Королева остановилась, увидев улыбку на губах фаворитки.
— Ты смеешься, Мария? Таким-то образом принимаешь ты участие в ужасном смятении, волнующем меня, в терзаниях, в которых ты меня видишь?
— Ах, ваше величество! — ответила герцогиня тоном упрека. — Как дурно знаете вы ту, которая отдала бы свою жизнь для того, чтобы доставить вам счастье! Улыбка, замеченная вами, была улыбкой печали.
— Печали?
— Я огорчалась недоверием ко мне моей государыни.

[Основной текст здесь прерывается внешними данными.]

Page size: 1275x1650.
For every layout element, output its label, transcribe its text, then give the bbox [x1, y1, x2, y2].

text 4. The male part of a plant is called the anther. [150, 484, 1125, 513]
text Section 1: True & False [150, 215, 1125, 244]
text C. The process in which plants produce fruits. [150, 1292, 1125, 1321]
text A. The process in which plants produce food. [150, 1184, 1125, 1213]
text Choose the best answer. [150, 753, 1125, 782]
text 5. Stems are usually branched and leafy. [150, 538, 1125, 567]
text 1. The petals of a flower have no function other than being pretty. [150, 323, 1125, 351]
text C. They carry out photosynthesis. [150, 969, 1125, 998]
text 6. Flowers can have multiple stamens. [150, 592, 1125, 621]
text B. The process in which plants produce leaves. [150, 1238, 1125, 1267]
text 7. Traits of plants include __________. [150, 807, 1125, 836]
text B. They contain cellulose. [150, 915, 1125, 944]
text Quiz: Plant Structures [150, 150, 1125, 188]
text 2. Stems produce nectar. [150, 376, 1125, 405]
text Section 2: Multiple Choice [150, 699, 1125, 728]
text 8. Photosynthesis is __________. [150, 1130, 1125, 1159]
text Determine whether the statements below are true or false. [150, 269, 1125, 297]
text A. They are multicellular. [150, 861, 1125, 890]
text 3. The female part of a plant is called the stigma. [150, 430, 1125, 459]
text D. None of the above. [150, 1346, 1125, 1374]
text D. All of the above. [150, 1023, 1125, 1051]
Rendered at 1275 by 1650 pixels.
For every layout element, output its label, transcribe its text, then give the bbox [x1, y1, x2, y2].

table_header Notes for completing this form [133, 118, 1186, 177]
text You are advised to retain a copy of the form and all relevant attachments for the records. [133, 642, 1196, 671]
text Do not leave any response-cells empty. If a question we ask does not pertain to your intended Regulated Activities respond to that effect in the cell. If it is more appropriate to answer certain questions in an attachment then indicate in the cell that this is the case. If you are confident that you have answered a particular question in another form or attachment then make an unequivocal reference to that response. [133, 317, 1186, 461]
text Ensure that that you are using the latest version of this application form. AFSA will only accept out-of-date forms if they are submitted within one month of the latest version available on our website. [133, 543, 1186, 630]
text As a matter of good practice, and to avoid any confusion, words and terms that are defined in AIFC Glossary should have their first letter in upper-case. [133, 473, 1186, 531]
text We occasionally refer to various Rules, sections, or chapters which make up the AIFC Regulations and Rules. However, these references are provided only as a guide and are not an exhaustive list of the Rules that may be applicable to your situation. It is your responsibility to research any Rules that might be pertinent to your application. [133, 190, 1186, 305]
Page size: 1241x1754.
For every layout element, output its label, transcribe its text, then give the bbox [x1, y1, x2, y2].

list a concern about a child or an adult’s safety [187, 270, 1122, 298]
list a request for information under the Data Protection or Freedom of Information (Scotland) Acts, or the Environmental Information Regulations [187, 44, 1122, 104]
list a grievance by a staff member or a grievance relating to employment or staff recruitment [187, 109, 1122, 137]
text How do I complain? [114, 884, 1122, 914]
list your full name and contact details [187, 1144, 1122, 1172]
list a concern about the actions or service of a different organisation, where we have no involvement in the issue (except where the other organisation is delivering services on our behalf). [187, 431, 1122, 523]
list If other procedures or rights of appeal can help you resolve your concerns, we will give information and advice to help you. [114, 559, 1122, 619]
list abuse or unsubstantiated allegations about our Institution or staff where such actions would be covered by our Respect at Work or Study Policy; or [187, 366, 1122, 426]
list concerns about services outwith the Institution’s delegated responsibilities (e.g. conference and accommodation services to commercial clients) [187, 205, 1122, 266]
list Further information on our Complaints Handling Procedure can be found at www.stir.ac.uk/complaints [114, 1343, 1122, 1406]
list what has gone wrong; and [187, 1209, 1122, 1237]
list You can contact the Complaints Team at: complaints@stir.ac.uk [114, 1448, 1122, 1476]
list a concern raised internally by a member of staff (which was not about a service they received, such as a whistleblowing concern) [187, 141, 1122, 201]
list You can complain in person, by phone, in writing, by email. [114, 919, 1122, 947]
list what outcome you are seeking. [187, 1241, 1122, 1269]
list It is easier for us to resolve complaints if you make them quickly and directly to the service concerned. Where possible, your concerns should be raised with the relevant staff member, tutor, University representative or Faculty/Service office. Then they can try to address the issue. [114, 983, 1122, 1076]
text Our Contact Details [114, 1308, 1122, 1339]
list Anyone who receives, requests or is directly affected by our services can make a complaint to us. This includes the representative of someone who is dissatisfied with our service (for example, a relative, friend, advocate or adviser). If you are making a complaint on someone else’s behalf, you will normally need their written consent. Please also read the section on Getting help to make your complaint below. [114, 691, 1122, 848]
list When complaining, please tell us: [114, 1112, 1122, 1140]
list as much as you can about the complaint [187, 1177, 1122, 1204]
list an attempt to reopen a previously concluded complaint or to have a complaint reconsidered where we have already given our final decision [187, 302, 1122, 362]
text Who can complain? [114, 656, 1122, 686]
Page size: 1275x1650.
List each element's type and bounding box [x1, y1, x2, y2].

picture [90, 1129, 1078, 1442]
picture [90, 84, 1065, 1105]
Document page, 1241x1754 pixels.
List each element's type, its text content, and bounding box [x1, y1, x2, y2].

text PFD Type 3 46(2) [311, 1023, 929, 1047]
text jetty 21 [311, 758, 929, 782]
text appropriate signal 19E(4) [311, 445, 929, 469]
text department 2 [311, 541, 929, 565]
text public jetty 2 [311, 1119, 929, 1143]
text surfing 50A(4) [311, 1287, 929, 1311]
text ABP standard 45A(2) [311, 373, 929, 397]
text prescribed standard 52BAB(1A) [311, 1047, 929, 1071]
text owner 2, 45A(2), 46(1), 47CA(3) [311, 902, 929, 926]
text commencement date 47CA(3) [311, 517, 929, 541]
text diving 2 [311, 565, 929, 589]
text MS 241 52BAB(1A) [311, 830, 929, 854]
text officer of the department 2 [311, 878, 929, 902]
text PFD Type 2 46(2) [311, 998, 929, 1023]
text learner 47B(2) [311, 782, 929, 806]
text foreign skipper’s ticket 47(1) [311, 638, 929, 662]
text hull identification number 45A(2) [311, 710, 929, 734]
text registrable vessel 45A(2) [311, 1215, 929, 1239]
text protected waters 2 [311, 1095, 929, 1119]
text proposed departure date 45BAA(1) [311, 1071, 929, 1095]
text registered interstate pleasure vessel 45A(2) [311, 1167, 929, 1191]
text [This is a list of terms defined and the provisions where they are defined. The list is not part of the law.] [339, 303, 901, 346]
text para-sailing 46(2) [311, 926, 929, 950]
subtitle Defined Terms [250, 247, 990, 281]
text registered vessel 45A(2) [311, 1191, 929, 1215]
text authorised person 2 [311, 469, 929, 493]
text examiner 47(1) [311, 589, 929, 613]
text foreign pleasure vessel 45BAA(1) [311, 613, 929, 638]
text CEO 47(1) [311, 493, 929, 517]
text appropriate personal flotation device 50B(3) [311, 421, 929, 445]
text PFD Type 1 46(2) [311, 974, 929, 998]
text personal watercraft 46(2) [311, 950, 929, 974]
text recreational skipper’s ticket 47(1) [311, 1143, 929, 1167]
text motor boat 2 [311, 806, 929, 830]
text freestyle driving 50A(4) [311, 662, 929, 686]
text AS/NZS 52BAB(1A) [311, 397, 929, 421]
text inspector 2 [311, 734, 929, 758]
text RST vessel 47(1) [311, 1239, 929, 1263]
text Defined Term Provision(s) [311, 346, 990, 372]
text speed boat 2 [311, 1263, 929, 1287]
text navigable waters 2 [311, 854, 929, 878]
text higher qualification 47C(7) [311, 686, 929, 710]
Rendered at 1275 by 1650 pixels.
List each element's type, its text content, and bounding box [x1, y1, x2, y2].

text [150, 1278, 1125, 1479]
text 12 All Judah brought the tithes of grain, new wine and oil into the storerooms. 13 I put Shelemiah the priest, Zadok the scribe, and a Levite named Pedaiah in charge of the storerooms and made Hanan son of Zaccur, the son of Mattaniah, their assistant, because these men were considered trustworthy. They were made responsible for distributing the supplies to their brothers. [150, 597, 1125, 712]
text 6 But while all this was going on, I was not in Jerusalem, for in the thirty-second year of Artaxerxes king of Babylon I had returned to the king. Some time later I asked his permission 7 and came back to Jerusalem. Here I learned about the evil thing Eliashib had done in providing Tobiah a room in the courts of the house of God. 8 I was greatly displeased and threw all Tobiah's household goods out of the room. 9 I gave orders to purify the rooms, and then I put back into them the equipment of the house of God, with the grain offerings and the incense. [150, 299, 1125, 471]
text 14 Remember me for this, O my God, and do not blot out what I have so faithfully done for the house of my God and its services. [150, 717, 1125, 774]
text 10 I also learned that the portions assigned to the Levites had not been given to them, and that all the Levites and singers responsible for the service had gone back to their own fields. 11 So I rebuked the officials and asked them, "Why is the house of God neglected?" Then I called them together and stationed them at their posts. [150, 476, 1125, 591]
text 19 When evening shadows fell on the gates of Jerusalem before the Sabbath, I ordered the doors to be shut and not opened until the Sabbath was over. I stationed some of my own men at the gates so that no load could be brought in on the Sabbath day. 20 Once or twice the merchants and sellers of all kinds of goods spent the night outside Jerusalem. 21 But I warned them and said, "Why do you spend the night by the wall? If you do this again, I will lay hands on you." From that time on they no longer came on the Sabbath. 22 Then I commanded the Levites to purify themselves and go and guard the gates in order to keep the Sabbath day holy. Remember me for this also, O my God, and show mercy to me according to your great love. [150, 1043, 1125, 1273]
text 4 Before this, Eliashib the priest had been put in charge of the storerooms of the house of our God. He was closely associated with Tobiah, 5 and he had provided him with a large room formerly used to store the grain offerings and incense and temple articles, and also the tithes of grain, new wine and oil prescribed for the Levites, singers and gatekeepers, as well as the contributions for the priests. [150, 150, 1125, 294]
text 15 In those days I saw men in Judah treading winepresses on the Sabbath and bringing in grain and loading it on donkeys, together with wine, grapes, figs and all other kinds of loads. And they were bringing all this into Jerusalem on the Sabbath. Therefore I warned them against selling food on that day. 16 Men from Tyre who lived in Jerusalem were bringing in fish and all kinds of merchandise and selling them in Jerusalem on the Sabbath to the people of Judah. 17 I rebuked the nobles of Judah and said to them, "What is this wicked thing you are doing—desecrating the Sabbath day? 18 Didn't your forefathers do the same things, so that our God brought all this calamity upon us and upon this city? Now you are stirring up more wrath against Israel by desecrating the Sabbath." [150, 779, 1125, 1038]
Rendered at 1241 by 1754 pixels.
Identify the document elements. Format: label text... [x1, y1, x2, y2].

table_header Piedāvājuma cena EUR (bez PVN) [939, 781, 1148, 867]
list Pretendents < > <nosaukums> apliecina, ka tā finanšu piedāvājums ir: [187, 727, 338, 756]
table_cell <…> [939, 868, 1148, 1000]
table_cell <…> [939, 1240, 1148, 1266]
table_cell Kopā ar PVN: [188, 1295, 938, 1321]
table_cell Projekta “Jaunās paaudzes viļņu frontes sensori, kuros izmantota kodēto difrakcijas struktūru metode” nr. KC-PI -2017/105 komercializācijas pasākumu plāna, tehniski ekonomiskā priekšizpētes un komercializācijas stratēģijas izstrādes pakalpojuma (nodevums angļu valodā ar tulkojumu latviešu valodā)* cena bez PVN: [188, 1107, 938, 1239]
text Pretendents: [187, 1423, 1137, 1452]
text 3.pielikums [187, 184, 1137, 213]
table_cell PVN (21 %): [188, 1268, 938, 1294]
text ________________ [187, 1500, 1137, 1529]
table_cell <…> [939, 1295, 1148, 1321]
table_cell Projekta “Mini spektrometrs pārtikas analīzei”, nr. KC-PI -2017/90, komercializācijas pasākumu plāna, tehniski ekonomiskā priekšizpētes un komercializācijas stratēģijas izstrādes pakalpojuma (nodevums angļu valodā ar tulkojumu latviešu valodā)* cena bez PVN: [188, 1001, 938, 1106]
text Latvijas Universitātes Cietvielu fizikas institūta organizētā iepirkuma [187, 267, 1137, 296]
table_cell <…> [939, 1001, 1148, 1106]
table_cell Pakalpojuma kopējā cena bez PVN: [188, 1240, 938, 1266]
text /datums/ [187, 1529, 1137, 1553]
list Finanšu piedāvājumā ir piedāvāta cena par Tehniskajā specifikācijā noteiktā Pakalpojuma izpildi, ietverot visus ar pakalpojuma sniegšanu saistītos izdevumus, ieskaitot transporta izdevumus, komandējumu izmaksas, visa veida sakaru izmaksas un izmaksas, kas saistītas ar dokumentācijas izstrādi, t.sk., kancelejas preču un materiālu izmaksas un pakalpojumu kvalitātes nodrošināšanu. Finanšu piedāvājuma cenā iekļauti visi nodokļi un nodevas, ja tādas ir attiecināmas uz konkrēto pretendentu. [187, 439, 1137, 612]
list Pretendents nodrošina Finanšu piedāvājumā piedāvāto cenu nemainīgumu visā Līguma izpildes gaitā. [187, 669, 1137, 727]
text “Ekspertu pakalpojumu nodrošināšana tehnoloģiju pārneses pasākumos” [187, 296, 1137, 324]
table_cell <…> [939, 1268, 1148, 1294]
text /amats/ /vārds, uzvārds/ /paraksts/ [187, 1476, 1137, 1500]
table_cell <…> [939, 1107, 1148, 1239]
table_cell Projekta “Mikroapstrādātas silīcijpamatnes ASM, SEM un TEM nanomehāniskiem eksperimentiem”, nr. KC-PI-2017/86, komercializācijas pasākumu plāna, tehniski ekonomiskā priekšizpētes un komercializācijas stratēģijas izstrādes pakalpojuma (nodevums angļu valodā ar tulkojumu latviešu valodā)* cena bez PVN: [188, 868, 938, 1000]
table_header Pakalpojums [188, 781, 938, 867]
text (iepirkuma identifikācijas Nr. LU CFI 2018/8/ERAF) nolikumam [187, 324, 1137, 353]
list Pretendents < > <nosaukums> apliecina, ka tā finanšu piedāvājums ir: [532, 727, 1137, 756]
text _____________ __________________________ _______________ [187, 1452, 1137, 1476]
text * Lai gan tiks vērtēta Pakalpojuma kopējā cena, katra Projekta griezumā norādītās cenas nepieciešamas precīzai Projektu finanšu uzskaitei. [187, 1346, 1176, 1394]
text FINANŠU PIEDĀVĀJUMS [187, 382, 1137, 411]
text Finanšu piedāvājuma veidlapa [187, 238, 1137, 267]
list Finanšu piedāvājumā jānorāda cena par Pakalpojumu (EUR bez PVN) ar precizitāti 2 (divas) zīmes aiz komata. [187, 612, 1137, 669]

— Недоверием к тебе, Мария!
— Каким же другим именем назвать чувство, внушившее вашему величеству ваши слова? Разве вы не хотели понять, что с моей стороны было бы нескромностью стараться проникнуть в вашу мысль, когда вы утверждали, что смятение ваше не имеет другой причины, кроме шума бала, яркого освещения и музыки!
— Ах, Мария, как ты жестока! В чем же ты хочешь принудить меня признаться тебе?
— В том, в чем вы еще сами не хотите признаться себе, моя прекрасная государыня, однако вы должны будете признаться когда-нибудь, что с этого бала вы уехали бы очень холодной и очень соскучившейся, если бы он не был оживлен присутствием одного человека, единственного, которого вы видели там.
— Мария!
— Такая великая королева, как вы, должна уметь смотреть прямо на все, на счастье и несчастье. Недостаточно ли долго смотрите вы на несчастье в образе его величества короля? Для чего же вы не хотите взглянуть на счастье в образе герцога?
— Ах, я слишком много смотрела на него! — вскричала королева с досадой. — Но ты непременно хотела этого, Мария.
— Ваше величество ставит мне это в упрек?
— Нет.
— И в наказание лишает меня доверия?
— О, нет, нет! Мария, ни к кому на свете не могу я иметь такого доверия, как к тебе. Я открою тебе сердце, хотя ты обвиняешь меня в недоверии. Твоя дружба подаст мне совет и помощь, чтобы вернуться на путь долга, потому что я схожу с него, Мария, схожу. Бог накажет меня за это преступление.
Голос королевы дрожал от волнения, она готова была расплакаться. В ней боролись два великих чувства: религия и любовь. Анна Австрийская, как истинная испанка, как воспитанная по-испански, была искренно набожна. Это не была набожность герцогини де Комбалэ, маска лицемерия, прикрывавшая разврат порока. Анна Австрийская была искренна. Увлекаемая непреодолимой силой страсти, она должна была выдерживать тайную и сильную борьбу с собою. Но возле нее был хорошенький женской демон, герцогиня де Шеврез, не верившая ничему, кроме удовольствий, а так как из всех удовольствий любовь казалась ей вернее и приятнее, можно было сказать, что она верила только любви. Ей стало жаль королеву.